La nota fue precisamente dos días antes de la muerte de Diego Armando Maradona, en una conversación con alumnos de la carrera de periodismo deportivo de ETER. La frase de Signorini fue dicha cuando el desenlace de “El 10” era inesperado; sin embargo, hoy es algo que se repite en las bocas de millones de personas en todo el mundo que comparten la sensación y el dolor por la partida del astro del fútbol.

Fernando Signorini acompañó a Maradona como preparador físico durante su carrera futbolística y también en su etapa como entrenador de la Selección Argentina. En diálogo con ETER resaltó el estrecho vínculo que sostuvieron a lo largo de los años y la huella que el jugador dejó en él.

Signorini y “Pelusa” –como llamaban a Diego Armando en Villa Fiorito- se conocieron el 28 junio de 1983 en las afueras del Camp Nou, en la previa del duelo decisivo de la Copa de la Liga entre el Real Madrid y el Barcelona. ¨¿Viste Diego? La primera vez que llegás temprano y está cerrado, después dicen que al que madruga Dios lo ayuda¨. Ese fue el primer saludo del “profe” a Diego, quien llegaba al entrenamiento y se encontraba con las instalaciones cerradas. La situación los acercó y se encontraron también en una sonrisa.

El preparador físico estaba en Catalunya, en un viaje por el viejo continente para observar a los equipos europeos de primer nivel. Había sido autorizado por el director técnico del Barcelona, Cesar Luis Menotti, para presenciar los entrenamientos del equipo. Luego de ese primer encuentro, la relación se estrechó y un hecho fortuito los unió en un glorioso camino a la cima del fútbol mundial.

¨El 24 de septiembre [de 1983] Goikoetxea tuvo la ‘fantástica’ idea de romperle el tobillo. Digo ‘fantástica’ porque ese fue el inicio de todo. Comencé a ayudarlo como un amigo que estaba cerca y un día me propuso la descabellada idea de que trabajara con él como su preparador personal, algo que no existía en ese momento y que lo inventó él. Yo fui el privilegiado que estaba en el momento oportuno y en el lugar justo¨, contó Signorini, quien preparó de forma personalizada a Maradona para los mundiales de 1986, 1990 y 1994. Años después, se sumó al cuerpo técnico del seleccionado argentino que Diego lideró entre 2008 y 2010.  

El último adiós a D10S

Diego Armando Maradona falleció a sus 60 años, este miércoles 25 de noviembre, al descompensarse y sufrir una insuficiencia cardíaca aguda en la residencia que habitaba en el barrio San Andrés de la zona de Tigre, en el norte del Gran Buenos Aires.

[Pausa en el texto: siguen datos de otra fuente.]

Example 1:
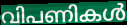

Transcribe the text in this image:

വിപണികൾ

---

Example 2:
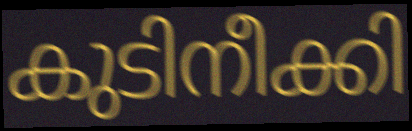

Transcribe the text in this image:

കുടിനീക്കി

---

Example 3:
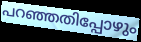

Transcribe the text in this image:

പറഞ്ഞതിപ്പോഴും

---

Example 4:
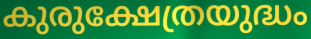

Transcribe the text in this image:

കുരുക്ഷേത്രയുദ്ധം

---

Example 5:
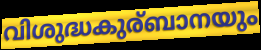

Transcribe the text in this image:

വിശുദ്ധകുര്ബാനയുംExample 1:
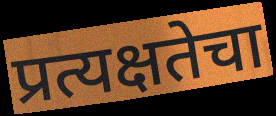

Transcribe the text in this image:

प्रत्यक्षतेचा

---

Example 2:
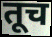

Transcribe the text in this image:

तूच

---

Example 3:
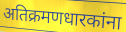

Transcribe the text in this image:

अतिक्रमणधारकांना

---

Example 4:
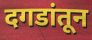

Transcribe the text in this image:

दगडांतून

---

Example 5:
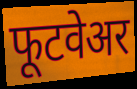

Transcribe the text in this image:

फूटवेअर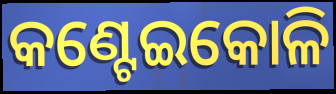
କଣ୍ଟେଇକୋଳି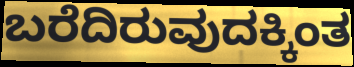
ಬರೆದಿರುವುದಕ್ಕಿಂತ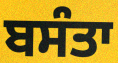
ਬਸੰਤਾ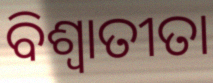
ବିଶ୍ଵାତୀତା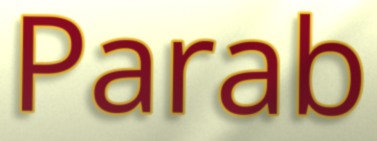
Parab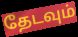
தேடவும்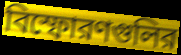
বিস্ফোরণগুলির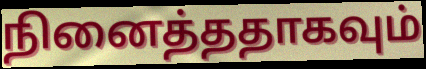
நினைத்ததாகவும்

Personalidades de todo el mundo inundaron las redes sociales para expresar sus condolencias luego de conocerse la noticia. Miles de personas se reunieron en los diferentes lugares en donde Diego emocionó con la pelota en sus pies, desde Villa Fiorito hasta Nápoles para rendirle homenaje a uno de los mejores futbolistas de la historia.

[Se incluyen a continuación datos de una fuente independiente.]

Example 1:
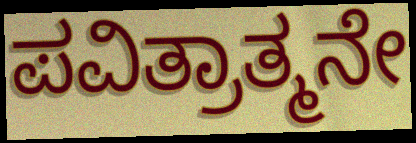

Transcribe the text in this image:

ಪವಿತ್ರಾತ್ಮನೇ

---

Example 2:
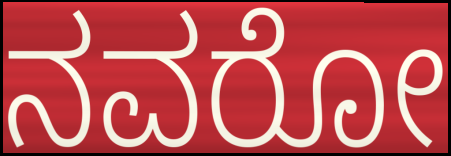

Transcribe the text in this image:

ನವರೋ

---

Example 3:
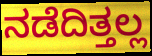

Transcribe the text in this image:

ನಡೆದಿತ್ತಲ್ಲ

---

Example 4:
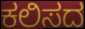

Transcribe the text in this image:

ಕಲಿಸದ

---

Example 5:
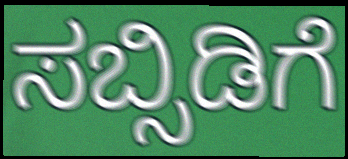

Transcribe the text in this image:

Anoche se despidieron sus familiares más cercanos entre ellos su ex esposa, Claudia Villafañe, y las dos hijas que ambos tuvieron juntos: Dalma y Gianinna. El presidente de la Nación, Alberto Fernández, confirmó que el velatorio se realizará en la Casa Rosada, desde hoy y se prolongará por 48 horas, además decretó tres días de duelo nacional.

Se espera que alrededor de un millón de personas asista para darle el último adiós a Maradona.